After the meeting, he sat at my table and asked my small group of friends what most concerned us. I told him that nationalism was inhibiting governments. He adopted a serious expression and asked, "What do you mean?" I told him that multinational corporations don't care about nations, that they move money about the globe to avoid taxes and exploit legal loopholes, while national governments can only disjointedly patrol their own borders: The only way to have true democratic socialism is a world government (see this post), but nationalism was standing in the way.
He thought for a moment, but an aide tapped him on the shoulder. Jack said, "This is interesting. I have to go for a moment but I'll be back to continue this." He left our table. Unfortunately, some ridiculous incident where my girlfriend accidentally kissed Pierre Ducasse on the mouth occupied my attention and we left the meeting in the midst of a minor quarrel. It was one of those things that only a young person could get upset about, but it seemed really important at the time. My conversation with Jack Layton remained unresolved.
For the next eight years, after Jack's successful leadership campaign concluded, he was mostly ignored by the Canadian public. Somehow, his speeches and stage presence seemed dulled. I'm not sure if this was a deliberate effort on the part of his PR people to make him seem more boring and middle-of-the-road, a time-honoured Canadian path to greatness. If that's so, it didn't work for Jack. He seemed to fade into the background, noticed only when people mocked his moustache.
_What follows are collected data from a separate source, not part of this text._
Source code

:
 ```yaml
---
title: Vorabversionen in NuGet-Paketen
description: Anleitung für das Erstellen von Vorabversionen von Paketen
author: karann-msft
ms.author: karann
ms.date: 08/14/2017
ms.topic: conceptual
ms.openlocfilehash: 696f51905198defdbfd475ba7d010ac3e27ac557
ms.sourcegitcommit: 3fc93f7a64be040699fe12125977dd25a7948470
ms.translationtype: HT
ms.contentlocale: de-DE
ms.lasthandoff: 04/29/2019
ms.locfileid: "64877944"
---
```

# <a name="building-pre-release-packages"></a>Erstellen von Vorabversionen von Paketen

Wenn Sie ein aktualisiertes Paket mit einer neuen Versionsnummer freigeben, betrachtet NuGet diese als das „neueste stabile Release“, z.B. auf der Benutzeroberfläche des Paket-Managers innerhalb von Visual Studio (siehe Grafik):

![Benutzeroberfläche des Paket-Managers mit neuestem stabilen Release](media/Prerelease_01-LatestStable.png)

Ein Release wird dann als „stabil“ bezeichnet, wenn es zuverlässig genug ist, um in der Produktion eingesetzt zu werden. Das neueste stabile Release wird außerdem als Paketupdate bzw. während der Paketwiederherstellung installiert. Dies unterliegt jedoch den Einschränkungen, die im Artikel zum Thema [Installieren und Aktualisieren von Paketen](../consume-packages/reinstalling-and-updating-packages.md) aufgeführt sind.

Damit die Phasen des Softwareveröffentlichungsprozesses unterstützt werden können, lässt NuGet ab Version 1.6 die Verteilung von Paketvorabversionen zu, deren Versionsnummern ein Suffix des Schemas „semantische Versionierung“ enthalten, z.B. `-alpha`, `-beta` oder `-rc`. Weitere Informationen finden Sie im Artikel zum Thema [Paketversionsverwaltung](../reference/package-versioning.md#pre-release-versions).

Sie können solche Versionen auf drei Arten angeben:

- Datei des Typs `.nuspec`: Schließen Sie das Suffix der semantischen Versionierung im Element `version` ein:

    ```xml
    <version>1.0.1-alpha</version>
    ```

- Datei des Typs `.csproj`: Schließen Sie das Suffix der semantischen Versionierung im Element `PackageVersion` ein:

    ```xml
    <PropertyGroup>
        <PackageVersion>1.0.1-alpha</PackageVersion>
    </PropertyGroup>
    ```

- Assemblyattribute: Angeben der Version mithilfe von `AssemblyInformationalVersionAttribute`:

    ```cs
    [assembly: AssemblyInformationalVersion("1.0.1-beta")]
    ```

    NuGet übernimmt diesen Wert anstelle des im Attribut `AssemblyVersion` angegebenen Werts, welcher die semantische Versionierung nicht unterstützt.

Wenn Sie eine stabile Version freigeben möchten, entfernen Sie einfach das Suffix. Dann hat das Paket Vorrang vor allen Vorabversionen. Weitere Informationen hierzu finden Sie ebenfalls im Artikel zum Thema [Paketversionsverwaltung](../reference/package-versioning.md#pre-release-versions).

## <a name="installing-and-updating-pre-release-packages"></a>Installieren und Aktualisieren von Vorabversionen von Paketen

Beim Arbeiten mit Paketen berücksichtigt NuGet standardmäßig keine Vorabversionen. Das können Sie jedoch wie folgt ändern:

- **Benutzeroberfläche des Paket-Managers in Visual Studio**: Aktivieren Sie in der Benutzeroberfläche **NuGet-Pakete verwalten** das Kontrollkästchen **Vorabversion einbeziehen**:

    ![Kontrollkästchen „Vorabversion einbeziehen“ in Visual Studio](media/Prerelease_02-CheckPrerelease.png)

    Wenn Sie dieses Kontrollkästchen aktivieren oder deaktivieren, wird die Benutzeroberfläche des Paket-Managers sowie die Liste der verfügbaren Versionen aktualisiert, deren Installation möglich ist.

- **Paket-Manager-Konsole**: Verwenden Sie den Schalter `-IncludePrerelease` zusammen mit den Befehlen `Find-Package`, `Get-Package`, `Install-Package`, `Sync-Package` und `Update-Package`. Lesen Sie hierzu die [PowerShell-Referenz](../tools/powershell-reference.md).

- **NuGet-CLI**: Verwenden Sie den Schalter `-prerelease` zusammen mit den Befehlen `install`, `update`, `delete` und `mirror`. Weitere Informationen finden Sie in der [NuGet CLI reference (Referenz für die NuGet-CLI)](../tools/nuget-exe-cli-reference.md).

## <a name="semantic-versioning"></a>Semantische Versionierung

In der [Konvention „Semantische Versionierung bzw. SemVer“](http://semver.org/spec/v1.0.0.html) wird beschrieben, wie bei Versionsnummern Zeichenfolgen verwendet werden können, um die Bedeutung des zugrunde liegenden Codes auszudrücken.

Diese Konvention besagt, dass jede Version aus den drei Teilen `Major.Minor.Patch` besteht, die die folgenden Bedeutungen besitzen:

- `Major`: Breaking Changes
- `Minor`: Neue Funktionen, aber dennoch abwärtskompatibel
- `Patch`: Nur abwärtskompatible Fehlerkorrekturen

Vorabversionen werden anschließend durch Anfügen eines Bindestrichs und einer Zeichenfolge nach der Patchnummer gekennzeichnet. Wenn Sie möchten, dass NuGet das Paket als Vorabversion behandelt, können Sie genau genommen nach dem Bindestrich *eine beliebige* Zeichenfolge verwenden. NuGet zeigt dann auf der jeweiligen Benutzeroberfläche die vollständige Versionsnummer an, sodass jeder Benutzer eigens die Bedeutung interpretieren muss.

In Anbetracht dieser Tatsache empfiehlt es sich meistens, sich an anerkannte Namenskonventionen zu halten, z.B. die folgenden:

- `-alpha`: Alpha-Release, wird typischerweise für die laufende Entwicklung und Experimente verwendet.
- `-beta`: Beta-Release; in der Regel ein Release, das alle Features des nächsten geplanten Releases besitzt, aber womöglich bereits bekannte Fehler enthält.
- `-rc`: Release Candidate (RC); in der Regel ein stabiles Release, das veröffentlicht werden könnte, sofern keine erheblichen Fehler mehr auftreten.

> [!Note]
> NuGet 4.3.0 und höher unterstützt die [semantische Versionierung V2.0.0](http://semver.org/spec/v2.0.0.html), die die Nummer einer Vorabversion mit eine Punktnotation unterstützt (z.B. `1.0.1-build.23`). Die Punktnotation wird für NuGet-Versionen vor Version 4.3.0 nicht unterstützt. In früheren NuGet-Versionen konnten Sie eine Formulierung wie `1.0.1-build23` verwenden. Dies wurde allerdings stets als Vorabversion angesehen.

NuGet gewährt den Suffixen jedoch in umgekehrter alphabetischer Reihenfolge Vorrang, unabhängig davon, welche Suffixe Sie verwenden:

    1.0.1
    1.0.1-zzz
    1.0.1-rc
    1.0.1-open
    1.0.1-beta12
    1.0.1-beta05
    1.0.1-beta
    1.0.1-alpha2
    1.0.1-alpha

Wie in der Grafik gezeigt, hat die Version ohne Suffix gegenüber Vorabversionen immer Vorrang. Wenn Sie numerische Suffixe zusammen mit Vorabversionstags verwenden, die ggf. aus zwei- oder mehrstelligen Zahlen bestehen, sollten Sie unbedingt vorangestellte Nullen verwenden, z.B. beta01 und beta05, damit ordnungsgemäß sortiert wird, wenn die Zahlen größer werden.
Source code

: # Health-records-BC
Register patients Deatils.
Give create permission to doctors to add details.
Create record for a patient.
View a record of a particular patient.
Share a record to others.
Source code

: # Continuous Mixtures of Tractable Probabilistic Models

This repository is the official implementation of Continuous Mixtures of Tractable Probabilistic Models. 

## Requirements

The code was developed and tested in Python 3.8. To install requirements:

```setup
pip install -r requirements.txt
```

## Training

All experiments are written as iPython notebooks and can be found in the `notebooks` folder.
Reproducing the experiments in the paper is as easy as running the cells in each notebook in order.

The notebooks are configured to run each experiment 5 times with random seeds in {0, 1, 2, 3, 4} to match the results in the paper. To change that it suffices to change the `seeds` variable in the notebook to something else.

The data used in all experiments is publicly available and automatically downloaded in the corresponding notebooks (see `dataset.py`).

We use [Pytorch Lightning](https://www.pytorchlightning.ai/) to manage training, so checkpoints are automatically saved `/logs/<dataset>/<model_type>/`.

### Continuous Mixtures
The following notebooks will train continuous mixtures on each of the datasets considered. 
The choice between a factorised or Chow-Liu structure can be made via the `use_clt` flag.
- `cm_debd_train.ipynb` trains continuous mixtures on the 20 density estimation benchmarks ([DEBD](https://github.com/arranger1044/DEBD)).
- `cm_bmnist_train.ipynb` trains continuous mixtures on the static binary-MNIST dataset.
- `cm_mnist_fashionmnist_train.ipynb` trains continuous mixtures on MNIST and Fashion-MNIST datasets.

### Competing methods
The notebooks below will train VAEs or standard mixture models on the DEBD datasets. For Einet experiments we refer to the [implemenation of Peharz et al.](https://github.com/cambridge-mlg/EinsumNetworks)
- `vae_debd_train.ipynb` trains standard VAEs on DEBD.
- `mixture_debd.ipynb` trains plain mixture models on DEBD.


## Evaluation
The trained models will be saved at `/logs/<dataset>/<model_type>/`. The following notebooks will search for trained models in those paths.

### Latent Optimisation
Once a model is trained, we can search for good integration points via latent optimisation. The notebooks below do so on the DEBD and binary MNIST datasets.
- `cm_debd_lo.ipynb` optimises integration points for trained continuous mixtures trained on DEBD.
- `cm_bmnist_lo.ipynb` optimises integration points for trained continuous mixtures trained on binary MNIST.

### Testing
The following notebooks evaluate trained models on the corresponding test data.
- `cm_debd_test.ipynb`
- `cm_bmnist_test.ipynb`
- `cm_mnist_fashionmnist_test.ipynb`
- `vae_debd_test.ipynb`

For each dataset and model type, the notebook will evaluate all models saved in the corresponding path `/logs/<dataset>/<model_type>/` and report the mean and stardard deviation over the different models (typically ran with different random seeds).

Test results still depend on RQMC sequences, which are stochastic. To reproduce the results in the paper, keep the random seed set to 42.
The election of 2011 began similarly to the other elections. The media continued to cast the election as a two-way race between the Liberals and Conservatives with the other parties as minor distractions. But this year was different. Jack, returning from a battle with cancer and a broken hip, stormed into the public consciousness. He shed his boring persona and became a champion who fights with a grin on his face, damn the adversity. When I went to see him for his public appearance at Station 20 in Saskatoon, the atmosphere of hopelessness in that bleak campus room so many years ago was gone, replaced by infectious optimism. I couldn't get near the man, let alone have a discussion with him about nationalism. Again my conversation was unresolved.
And now suddenly he's gone. After catapulting the NDP to the official opposition, Jack Layton's cancer returned and today he died. Our conversation will never be finished. But that's how it is for all Canadians today. Like my conversation, Jack Layton leapt into our national dialogue and suddenly he's gone just as it was getting good.
I don't know what it was that made his last year on earth different from his previous years in federal politics. Perhaps his brush with death filled him with exuberance for life that captured the public's heart. Perhaps the lingering threat of cancer pushed him to live every campaign day to its fullest.
As a lesson for us all, I could insert some cliche along the lines of, "Live every day like it's your last" here, but I don't think it's necessary. His life speaks for itself. He accomplished the seemingly-impossible, just as he promised. In an era where opportunistic so-called-capitalism is waxing, he led an NDP surge in Quebec, of all places, and oversaw the first federal democratic socialist opposition. His dream of a kinder, cleverer Canada has never seemed nearer.
Thank you, Jack, for ever-sowing the seeds of hope in my jaded heart.